[Exercise aim]
All the data that follows should be repeated exactly, without a single picture.

[Data for review]
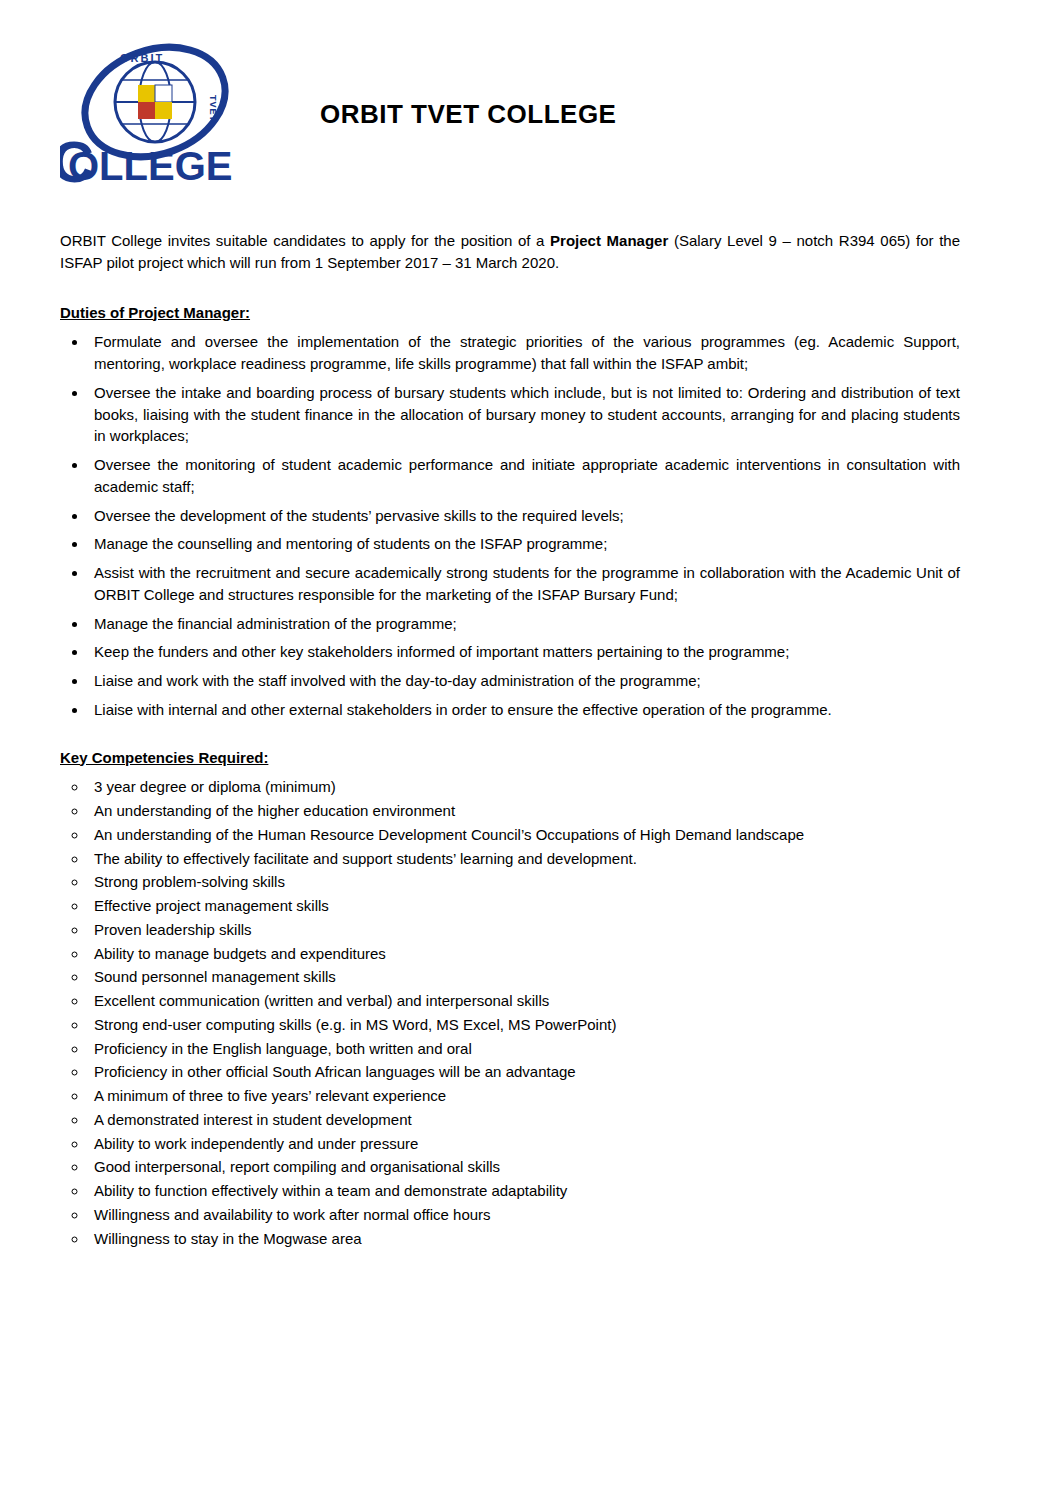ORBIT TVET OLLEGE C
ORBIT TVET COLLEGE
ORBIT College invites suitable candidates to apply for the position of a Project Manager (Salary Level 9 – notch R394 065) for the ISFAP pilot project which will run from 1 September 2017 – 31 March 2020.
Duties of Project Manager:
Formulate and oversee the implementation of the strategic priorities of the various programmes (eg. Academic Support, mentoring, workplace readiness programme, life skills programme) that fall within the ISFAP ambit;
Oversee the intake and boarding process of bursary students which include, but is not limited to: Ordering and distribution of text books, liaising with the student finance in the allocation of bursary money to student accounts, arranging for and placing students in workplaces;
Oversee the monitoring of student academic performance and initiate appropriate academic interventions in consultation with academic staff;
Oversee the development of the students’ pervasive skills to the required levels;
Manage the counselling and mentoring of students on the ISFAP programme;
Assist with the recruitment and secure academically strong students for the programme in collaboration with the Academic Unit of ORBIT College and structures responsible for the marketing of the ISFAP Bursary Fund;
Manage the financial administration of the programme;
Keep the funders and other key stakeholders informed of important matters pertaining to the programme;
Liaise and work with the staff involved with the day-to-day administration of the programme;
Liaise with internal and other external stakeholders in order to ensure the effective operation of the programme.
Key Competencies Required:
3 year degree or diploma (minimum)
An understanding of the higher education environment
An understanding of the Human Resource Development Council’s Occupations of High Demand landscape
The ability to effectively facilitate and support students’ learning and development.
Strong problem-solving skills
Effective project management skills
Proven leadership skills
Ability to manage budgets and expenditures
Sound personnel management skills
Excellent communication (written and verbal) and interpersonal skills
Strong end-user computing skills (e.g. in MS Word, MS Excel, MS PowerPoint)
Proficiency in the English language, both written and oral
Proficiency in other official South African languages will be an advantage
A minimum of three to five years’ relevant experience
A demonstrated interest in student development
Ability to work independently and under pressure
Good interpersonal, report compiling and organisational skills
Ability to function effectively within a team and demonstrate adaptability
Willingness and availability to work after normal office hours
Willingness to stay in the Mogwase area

[Answer space]
ORBIT TVET OLLEGE C
ORBIT TVET COLLEGE
ORBIT College invites suitable candidates to apply for the position of a Project Manager (Salary Level 9 – notch R394 065) for the ISFAP pilot project which will run from 1 September 2017 – 31 March 2020.
Duties of Project Manager:
Formulate and oversee the implementation of the strategic priorities of the various programmes (eg. Academic Support, mentoring, workplace readiness programme, life skills programme) that fall within the ISFAP ambit;
Oversee the intake and boarding process of bursary students which include, but is not limited to: Ordering and distribution of text books, liaising with the student finance in the allocation of bursary money to student accounts, arranging for and placing students in workplaces;
Oversee the monitoring of student academic performance and initiate appropriate academic interventions in consultation with academic staff;
Oversee the development of the students’ pervasive skills to the required levels;
Manage the counselling and mentoring of students on the ISFAP programme;
Assist with the recruitment and secure academically strong students for the programme in collaboration with the Academic Unit of ORBIT College and structures responsible for the marketing of the ISFAP Bursary Fund;
Manage the financial administration of the programme;
Keep the funders and other key stakeholders informed of important matters pertaining to the programme;
Liaise and work with the staff involved with the day-to-day administration of the programme;
Liaise with internal and other external stakeholders in order to ensure the effective operation of the programme.
Key Competencies Required:
3 year degree or diploma (minimum)
An understanding of the higher education environment
An understanding of the Human Resource Development Council’s Occupations of High Demand landscape
The ability to effectively facilitate and support students’ learning and development.
Strong problem-solving skills
Effective project management skills
Proven leadership skills
Ability to manage budgets and expenditures
Sound personnel management skills
Excellent communication (written and verbal) and interpersonal skills
Strong end-user computing skills (e.g. in MS Word, MS Excel, MS PowerPoint)
Proficiency in the English language, both written and oral
Proficiency in other official South African languages will be an advantage
A minimum of three to five years’ relevant experience
A demonstrated interest in student development
Ability to work independently and under pressure
Good interpersonal, report compiling and organisational skills
Ability to function effectively within a team and demonstrate adaptability
Willingness and availability to work after normal office hours
Willingness to stay in the Mogwase area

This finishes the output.